● **Aim of the task**
Copy out every line below without changing a single character.

● **Element placement data**
## Begin

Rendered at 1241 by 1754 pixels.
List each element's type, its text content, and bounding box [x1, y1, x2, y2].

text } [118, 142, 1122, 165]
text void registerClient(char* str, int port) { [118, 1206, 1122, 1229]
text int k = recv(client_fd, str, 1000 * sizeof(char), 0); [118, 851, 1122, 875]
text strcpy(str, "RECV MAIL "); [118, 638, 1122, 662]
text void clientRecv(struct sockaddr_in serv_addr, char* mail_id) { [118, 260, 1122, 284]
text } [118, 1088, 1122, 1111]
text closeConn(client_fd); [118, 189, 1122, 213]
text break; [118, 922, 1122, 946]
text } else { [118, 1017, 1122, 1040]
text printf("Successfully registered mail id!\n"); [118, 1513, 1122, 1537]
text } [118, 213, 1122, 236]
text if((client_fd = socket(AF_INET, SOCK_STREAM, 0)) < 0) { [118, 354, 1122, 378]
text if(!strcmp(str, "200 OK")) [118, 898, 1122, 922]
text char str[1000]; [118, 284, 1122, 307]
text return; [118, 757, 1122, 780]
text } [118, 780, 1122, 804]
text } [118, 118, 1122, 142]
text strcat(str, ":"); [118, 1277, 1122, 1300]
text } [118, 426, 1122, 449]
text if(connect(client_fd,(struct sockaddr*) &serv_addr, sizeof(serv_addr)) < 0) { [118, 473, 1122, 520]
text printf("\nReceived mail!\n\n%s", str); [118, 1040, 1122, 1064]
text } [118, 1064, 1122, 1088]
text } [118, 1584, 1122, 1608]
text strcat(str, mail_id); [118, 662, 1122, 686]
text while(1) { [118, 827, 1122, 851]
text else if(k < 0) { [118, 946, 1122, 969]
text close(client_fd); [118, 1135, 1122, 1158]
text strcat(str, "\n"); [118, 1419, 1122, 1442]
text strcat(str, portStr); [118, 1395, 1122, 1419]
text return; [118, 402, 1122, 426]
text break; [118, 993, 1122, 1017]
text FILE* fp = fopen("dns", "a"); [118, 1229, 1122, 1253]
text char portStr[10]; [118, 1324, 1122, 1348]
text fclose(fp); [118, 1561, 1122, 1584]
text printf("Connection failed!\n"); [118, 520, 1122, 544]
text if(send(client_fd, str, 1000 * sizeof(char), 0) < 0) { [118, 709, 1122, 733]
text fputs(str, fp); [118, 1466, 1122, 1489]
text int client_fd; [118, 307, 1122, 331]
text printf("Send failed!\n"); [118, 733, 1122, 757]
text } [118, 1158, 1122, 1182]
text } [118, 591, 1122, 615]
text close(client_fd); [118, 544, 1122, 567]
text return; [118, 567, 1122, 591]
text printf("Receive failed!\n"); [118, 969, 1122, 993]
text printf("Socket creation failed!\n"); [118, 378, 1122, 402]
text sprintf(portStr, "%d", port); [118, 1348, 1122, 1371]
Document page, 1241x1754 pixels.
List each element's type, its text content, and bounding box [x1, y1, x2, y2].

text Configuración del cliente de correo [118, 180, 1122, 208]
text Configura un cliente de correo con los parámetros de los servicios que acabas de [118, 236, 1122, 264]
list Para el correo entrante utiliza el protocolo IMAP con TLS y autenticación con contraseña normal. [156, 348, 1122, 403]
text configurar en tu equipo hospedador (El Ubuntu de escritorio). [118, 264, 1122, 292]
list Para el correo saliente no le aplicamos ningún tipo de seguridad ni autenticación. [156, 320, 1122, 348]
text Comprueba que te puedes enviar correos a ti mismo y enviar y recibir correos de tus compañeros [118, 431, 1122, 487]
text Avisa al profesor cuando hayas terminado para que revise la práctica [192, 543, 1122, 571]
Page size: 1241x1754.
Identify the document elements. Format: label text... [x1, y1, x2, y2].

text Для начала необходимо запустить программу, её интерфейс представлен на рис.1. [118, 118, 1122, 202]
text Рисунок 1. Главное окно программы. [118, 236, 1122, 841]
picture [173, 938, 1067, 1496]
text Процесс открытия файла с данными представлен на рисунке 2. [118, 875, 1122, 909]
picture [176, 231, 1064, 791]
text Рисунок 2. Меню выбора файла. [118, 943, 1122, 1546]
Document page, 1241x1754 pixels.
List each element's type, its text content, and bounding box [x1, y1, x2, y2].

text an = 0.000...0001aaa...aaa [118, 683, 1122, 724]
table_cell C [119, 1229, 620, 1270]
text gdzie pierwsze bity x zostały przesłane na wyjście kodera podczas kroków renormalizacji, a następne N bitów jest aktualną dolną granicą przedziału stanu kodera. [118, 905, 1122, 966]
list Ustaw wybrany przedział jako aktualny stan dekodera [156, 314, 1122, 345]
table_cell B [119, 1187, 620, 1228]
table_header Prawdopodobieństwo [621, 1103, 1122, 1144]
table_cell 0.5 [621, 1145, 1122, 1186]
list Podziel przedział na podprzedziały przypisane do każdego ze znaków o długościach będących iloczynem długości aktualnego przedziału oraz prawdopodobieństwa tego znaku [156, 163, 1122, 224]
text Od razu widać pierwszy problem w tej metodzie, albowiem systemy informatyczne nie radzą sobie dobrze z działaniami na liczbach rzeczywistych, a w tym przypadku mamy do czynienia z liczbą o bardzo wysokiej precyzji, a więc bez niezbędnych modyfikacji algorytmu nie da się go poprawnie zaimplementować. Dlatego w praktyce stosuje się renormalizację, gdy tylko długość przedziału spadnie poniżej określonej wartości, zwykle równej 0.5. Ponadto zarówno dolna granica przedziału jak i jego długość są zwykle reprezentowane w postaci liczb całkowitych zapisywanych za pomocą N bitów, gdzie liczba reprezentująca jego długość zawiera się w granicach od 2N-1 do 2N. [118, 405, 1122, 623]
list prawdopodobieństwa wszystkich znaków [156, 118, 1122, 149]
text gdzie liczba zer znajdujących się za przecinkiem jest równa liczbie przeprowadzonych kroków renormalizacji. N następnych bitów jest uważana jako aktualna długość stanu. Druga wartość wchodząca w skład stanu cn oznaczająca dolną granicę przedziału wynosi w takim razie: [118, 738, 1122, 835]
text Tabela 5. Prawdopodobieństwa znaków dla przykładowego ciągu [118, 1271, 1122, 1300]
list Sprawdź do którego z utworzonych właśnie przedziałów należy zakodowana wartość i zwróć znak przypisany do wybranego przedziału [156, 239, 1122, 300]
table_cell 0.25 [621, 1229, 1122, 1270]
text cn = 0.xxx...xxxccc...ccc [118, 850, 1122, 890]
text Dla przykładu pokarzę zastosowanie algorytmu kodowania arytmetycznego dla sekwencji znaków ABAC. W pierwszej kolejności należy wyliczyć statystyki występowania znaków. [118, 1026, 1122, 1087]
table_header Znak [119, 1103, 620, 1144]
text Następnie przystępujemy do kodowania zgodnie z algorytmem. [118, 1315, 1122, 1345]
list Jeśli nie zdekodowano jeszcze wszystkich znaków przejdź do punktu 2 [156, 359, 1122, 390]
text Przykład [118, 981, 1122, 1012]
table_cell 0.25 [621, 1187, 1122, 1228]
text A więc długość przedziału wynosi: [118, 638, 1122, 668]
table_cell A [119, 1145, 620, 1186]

## End

● **Task answer**
Rendered at 1241 by 1754 pixels.
List each element's type, its text content, and bounding box [x1, y1, x2, y2].

text } [118, 142, 1122, 165]
text void registerClient(char* str, int port) { [118, 1206, 1122, 1229]
text int k = recv(client_fd, str, 1000 * sizeof(char), 0); [118, 851, 1122, 875]
text strcpy(str, "RECV MAIL "); [118, 638, 1122, 662]
text void clientRecv(struct sockaddr_in serv_addr, char* mail_id) { [118, 260, 1122, 284]
text } [118, 1088, 1122, 1111]
text closeConn(client_fd); [118, 189, 1122, 213]
text break; [118, 922, 1122, 946]
text } else { [118, 1017, 1122, 1040]
text printf("Successfully registered mail id!\n"); [118, 1513, 1122, 1537]
text } [118, 213, 1122, 236]
text if((client_fd = socket(AF_INET, SOCK_STREAM, 0)) < 0) { [118, 354, 1122, 378]
text if(!strcmp(str, "200 OK")) [118, 898, 1122, 922]
text char str[1000]; [118, 284, 1122, 307]
text return; [118, 757, 1122, 780]
text } [118, 780, 1122, 804]
text } [118, 118, 1122, 142]
text strcat(str, ":"); [118, 1277, 1122, 1300]
text } [118, 426, 1122, 449]
text if(connect(client_fd,(struct sockaddr*) &serv_addr, sizeof(serv_addr)) < 0) { [118, 473, 1122, 520]
text printf("\nReceived mail!\n\n%s", str); [118, 1040, 1122, 1064]
text } [118, 1064, 1122, 1088]
text } [118, 1584, 1122, 1608]
text strcat(str, mail_id); [118, 662, 1122, 686]
text while(1) { [118, 827, 1122, 851]
text else if(k < 0) { [118, 946, 1122, 969]
text close(client_fd); [118, 1135, 1122, 1158]
text strcat(str, "\n"); [118, 1419, 1122, 1442]
text strcat(str, portStr); [118, 1395, 1122, 1419]
text return; [118, 402, 1122, 426]
text break; [118, 993, 1122, 1017]
text FILE* fp = fopen("dns", "a"); [118, 1229, 1122, 1253]
text char portStr[10]; [118, 1324, 1122, 1348]
text fclose(fp); [118, 1561, 1122, 1584]
text printf("Connection failed!\n"); [118, 520, 1122, 544]
text if(send(client_fd, str, 1000 * sizeof(char), 0) < 0) { [118, 709, 1122, 733]
text fputs(str, fp); [118, 1466, 1122, 1489]
text int client_fd; [118, 307, 1122, 331]
text printf("Send failed!\n"); [118, 733, 1122, 757]
text } [118, 1158, 1122, 1182]
text } [118, 591, 1122, 615]
text close(client_fd); [118, 544, 1122, 567]
text return; [118, 567, 1122, 591]
text printf("Receive failed!\n"); [118, 969, 1122, 993]
text printf("Socket creation failed!\n"); [118, 378, 1122, 402]
text sprintf(portStr, "%d", port); [118, 1348, 1122, 1371]
Document page, 1241x1754 pixels.
List each element's type, its text content, and bounding box [x1, y1, x2, y2].

text Configuración del cliente de correo [118, 180, 1122, 208]
text Configura un cliente de correo con los parámetros de los servicios que acabas de [118, 236, 1122, 264]
list Para el correo entrante utiliza el protocolo IMAP con TLS y autenticación con contraseña normal. [156, 348, 1122, 403]
text configurar en tu equipo hospedador (El Ubuntu de escritorio). [118, 264, 1122, 292]
list Para el correo saliente no le aplicamos ningún tipo de seguridad ni autenticación. [156, 320, 1122, 348]
text Comprueba que te puedes enviar correos a ti mismo y enviar y recibir correos de tus compañeros [118, 431, 1122, 487]
text Avisa al profesor cuando hayas terminado para que revise la práctica [192, 543, 1122, 571]
Page size: 1241x1754.
Identify the document elements. Format: label text... [x1, y1, x2, y2].

text Для начала необходимо запустить программу, её интерфейс представлен на рис.1. [118, 118, 1122, 202]
text Рисунок 1. Главное окно программы. [118, 236, 1122, 841]
picture [173, 938, 1067, 1496]
text Процесс открытия файла с данными представлен на рисунке 2. [118, 875, 1122, 909]
picture [176, 231, 1064, 791]
text Рисунок 2. Меню выбора файла. [118, 943, 1122, 1546]
Document page, 1241x1754 pixels.
List each element's type, its text content, and bounding box [x1, y1, x2, y2].

text an = 0.000...0001aaa...aaa [118, 683, 1122, 724]
table_cell C [119, 1229, 620, 1270]
text gdzie pierwsze bity x zostały przesłane na wyjście kodera podczas kroków renormalizacji, a następne N bitów jest aktualną dolną granicą przedziału stanu kodera. [118, 905, 1122, 966]
list Ustaw wybrany przedział jako aktualny stan dekodera [156, 314, 1122, 345]
table_cell B [119, 1187, 620, 1228]
table_header Prawdopodobieństwo [621, 1103, 1122, 1144]
table_cell 0.5 [621, 1145, 1122, 1186]
list Podziel przedział na podprzedziały przypisane do każdego ze znaków o długościach będących iloczynem długości aktualnego przedziału oraz prawdopodobieństwa tego znaku [156, 163, 1122, 224]
text Od razu widać pierwszy problem w tej metodzie, albowiem systemy informatyczne nie radzą sobie dobrze z działaniami na liczbach rzeczywistych, a w tym przypadku mamy do czynienia z liczbą o bardzo wysokiej precyzji, a więc bez niezbędnych modyfikacji algorytmu nie da się go poprawnie zaimplementować. Dlatego w praktyce stosuje się renormalizację, gdy tylko długość przedziału spadnie poniżej określonej wartości, zwykle równej 0.5. Ponadto zarówno dolna granica przedziału jak i jego długość są zwykle reprezentowane w postaci liczb całkowitych zapisywanych za pomocą N bitów, gdzie liczba reprezentująca jego długość zawiera się w granicach od 2N-1 do 2N. [118, 405, 1122, 623]
list prawdopodobieństwa wszystkich znaków [156, 118, 1122, 149]
text gdzie liczba zer znajdujących się za przecinkiem jest równa liczbie przeprowadzonych kroków renormalizacji. N następnych bitów jest uważana jako aktualna długość stanu. Druga wartość wchodząca w skład stanu cn oznaczająca dolną granicę przedziału wynosi w takim razie: [118, 738, 1122, 835]
text Tabela 5. Prawdopodobieństwa znaków dla przykładowego ciągu [118, 1271, 1122, 1300]
list Sprawdź do którego z utworzonych właśnie przedziałów należy zakodowana wartość i zwróć znak przypisany do wybranego przedziału [156, 239, 1122, 300]
table_cell 0.25 [621, 1229, 1122, 1270]
text cn = 0.xxx...xxxccc...ccc [118, 850, 1122, 890]
text Dla przykładu pokarzę zastosowanie algorytmu kodowania arytmetycznego dla sekwencji znaków ABAC. W pierwszej kolejności należy wyliczyć statystyki występowania znaków. [118, 1026, 1122, 1087]
table_header Znak [119, 1103, 620, 1144]
text Następnie przystępujemy do kodowania zgodnie z algorytmem. [118, 1315, 1122, 1345]
list Jeśli nie zdekodowano jeszcze wszystkich znaków przejdź do punktu 2 [156, 359, 1122, 390]
text Przykład [118, 981, 1122, 1012]
table_cell 0.25 [621, 1187, 1122, 1228]
text A więc długość przedziału wynosi: [118, 638, 1122, 668]
table_cell A [119, 1145, 620, 1186]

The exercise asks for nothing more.